The Purdue University researchers, in work funded by Intel, have shown that the technology increased the "heat-transfer coefficient," which describes the cooling rate, by as much as 250 percent. Other experimental technologies that may be applied to cool down future chips promise only 40%-50% cooling efficiency improvement.  When used in combination with a conventional fan, the experimental device enhanced the fan's effectiveness by increasing airflow to the surface of a mock computer chip. The new technology could help engineers design thinner laptop computers that run cooler than today's machines.

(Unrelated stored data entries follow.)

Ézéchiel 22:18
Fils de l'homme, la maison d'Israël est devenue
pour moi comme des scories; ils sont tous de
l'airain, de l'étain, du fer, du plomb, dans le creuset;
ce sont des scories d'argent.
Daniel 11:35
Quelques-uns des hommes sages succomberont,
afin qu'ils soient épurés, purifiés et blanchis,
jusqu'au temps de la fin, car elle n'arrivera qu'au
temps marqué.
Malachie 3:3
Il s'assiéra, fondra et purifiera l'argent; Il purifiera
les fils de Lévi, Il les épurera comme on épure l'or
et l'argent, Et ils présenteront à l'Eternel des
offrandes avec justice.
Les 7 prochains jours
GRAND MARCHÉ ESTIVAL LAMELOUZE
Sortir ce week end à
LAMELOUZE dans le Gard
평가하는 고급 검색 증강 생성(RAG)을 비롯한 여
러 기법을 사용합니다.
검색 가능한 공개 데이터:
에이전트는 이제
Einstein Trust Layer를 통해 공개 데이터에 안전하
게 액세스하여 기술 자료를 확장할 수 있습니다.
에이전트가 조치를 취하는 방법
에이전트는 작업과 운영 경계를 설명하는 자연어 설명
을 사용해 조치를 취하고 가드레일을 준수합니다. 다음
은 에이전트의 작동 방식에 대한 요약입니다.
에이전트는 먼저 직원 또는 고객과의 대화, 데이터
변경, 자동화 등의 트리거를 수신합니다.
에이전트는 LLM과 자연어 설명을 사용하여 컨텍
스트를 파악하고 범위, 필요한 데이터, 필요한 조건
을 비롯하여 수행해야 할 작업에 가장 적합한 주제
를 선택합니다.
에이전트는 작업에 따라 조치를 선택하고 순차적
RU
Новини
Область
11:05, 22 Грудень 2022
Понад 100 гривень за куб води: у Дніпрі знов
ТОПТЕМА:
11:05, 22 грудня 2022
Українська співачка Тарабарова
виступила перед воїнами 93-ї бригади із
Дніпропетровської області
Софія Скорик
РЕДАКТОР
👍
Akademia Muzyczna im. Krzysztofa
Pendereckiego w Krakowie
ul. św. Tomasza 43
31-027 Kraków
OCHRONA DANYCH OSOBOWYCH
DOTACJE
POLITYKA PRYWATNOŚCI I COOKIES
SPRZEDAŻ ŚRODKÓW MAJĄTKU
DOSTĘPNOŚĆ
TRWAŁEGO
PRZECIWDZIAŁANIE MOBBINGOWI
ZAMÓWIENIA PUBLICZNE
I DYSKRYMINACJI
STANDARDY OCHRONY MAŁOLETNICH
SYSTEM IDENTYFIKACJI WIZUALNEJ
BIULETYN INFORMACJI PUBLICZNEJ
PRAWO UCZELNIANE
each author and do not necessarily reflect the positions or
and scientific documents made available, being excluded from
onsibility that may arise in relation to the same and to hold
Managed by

The experimental cooling device, which was fabricated on top of a mock computer chip, works by generating ions - or electrically charged atoms - using electrodes placed near one another. The device contained a positively charged wire, or anode, and negatively charged electrodes, called cathodes. The anode was positioned about 10 millimeters above the cathodes. When voltage was passed through the device, the negatively charged electrodes discharged electrons toward the positively charged anode. Along the way, the electrons collided with air molecules, producing positively charged ions, which were then attracted back toward the negatively charged electrodes, creating an "ionic wind." This breeze increased the airflow on the surface of the experimental chip.

Conventional cooling technologies are limited by a principle called the "no-slip" effect - as air flows over an object, the air molecules nearest the surface remain stationary. The molecules farther away from the surface move progressively faster. This phenomenon hinders computer cooling because it restricts airflow where it is most needed, directly on the chip's hot surface.

The new approach potentially solves this problem by using the ionic wind effect in combination with a conventional fan to create airflow immediately adjacent to the chip's surface.

The next step in the research will be to reduce the size of components within the device from the scale of millimeters to microns, or millionths of a meter. Miniaturizing the technology will be critical to applying the method to computers and consumer electronics, allowing the device to operate at lower voltage and to cool small hot spots.

The new cooling technology could be introduced in computers within three years if researchers are able to miniaturize it and make the system rugged enough. As the technology is further developed, such cooling devices might be integrated into portable consumer electronics products, including cell phones.